This is a traditional (read: old-fashioned) textbook of spoken (why modern?) middle-class Baghdadi Arabic with dialogues, grammatical commentary of all sorts, transliterated vocabulary with English translation, fill-in-the-blank exercises and translations, and an Arabic-English and English-Arabic glossary (206–53). It also contains material on cultural and religious themes and idiomatic phrases with explanations; however, the English prose used is occasionally awkward. Consider: ‘Invoking the name of God in daily life may explain some of the (sic) Arab thoughts. Namely, God is involved in everyday (sic) life of the Arabs’ universe . . . everything . . . is the will of God’ (47). Stylistic infelicities occur many times throughout the work: ‘The other fifteen of the (sic) sounds will require more attention and practice by students from the beginning’ (1); ‘I have camera films’ (43); ‘Make orally (sic) definite the following indefinite masculine noun-adjective statements’ (62); ‘Do (Would: ASK) you like to drink something?’ (175). Also, sometimes an English translation is not accurate, for example, the very common alħamdu lillaah is not ‘thanks be to God’, but rather ‘praise be to God’ (47). There are, unfortunately, also errors in the Arabic. Iraq is not 9iraaq (twice given on 59), but rather il-9iraaq with the definite article (given correctly on 243). (The author uses [9] for IPA [ʕ].) Unfortunately, the dozens of typographical errors (which cannot be listed here) further mar the usefulness of the volume.

The terminology employed and the linguistic observations offered are occasionally problematic. The introduction speaks of diglossia in Arabic, making specific reference to classical and colloquial ‘with different levels of differences’ (xiii); this phraseology is most puzzling. Also, Alkalesi asserts that, if one learns one Arabic dialect, one should be able to communicate with another who speaks a different dialect (1). This is not the case. Many Egyptians, for example, find Moroccan Arabic very difficult to comprehend, and interdialectical compatibility among speakers of different Arabic vernaculars often involves the use of either Modern Standard Arabic or a foreign language. Additionally, one commonly speaks of the Arabic alphabet—not the Iraqi alphabet (1). Furthermore, one normally refers to the glottal stop, not the glottal stop sound (205). I refrain from expatiating on additional examples.
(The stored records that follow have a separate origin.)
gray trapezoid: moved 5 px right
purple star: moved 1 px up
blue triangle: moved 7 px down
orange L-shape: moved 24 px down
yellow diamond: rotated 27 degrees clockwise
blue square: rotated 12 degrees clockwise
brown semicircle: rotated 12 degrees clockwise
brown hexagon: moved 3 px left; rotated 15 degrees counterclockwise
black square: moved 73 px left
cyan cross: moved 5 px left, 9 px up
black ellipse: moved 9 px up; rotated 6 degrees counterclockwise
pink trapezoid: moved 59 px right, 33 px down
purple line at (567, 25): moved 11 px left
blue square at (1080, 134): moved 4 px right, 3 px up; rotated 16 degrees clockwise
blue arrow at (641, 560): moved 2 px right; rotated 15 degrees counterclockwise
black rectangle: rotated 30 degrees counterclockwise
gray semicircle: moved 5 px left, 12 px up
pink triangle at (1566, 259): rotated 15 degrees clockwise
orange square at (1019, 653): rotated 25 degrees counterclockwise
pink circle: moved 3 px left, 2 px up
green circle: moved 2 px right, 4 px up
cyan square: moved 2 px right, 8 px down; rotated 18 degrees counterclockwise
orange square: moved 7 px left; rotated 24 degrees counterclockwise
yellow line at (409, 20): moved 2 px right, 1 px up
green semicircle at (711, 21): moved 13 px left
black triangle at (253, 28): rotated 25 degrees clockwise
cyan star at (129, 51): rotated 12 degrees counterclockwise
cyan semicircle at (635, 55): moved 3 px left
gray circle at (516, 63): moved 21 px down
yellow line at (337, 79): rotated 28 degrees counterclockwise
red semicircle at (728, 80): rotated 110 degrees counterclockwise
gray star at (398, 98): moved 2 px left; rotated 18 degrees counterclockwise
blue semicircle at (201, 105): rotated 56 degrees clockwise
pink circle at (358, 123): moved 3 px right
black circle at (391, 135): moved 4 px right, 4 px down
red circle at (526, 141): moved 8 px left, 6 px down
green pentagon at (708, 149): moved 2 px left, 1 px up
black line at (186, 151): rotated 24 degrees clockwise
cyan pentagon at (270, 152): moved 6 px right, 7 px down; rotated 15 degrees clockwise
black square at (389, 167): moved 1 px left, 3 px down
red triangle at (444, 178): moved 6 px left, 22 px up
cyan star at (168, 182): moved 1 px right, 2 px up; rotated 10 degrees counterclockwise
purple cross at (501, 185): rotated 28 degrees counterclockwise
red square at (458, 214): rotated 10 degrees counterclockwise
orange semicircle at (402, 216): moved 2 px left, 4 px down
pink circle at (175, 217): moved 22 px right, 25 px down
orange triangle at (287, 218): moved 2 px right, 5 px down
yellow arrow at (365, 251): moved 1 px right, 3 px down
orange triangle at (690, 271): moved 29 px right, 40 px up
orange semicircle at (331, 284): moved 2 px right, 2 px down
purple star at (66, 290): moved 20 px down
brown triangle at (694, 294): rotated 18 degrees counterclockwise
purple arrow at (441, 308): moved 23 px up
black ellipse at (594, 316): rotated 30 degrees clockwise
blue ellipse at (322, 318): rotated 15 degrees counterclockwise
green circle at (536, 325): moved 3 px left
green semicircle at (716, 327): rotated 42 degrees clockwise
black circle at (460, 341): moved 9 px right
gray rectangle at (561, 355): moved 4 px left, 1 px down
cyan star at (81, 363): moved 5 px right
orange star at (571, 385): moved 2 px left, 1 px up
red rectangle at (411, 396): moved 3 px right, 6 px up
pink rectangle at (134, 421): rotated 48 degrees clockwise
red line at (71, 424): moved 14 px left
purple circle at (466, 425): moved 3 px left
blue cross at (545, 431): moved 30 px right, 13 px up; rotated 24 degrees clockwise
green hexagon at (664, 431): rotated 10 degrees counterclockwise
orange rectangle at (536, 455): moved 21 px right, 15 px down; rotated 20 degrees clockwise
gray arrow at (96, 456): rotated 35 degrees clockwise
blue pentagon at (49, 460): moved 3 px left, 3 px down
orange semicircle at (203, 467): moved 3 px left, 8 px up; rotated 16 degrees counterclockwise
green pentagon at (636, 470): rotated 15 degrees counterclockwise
Let us leave these types of errors and now turn to other matters of a more significant nature. Some of the vocabulary used is Modern Standard Arabic rather than Iraqi Arabic. To cite only one illustration, let us consider the word given for ‘vegetable’: xu-ð̣rawaat (178) (more properly the plural ‘vegetables’). In checking this in A dictionary of Iraqi Arabic [DIR] (ed. by R. E. Clarity, Karl Stowasser, and Ronald G. Wolfe, Washington, DC: Georgetown University Press, 1964:194), we find listed only mxað̣ð̣ar.

There are also mistakes in the phonological analysis of the data. Consider that the author does not transcribe the final geminate in ħaar ‘hot’ (241) ħaarr (DIR 1964:88) yet inconsistently marks the final gemination in ħabb ‘to like’ (243 and passim). The word for ‘glass’ is a loanword from English, but [End Page 604] A has gḷass (178) for the correct glaaṣ. (DIR 1964: 196). Iraqi Arabic is famous for its secondary emphatics. Thus, mayy (252 and passim) is incorrect for ṃayy with an emphatic /ṃ/ (DIR 1964:196).

Studying A’s work afforded me an opportunity to re-examine the classic textbook of yesteryear, John Van Ess’s The spoken Arabic of Iraq (London: Oxford University Press, 1917, 2nd edn., 1938). While this older tome is far from perfect, it is not marred by some of the blemishes pointed out above. One can express the hope that better Iraqi Arabic pedagogical materials become available in the future since Arabic dialectology has already produced solid manuals for the dialects spoken in other Arab countries.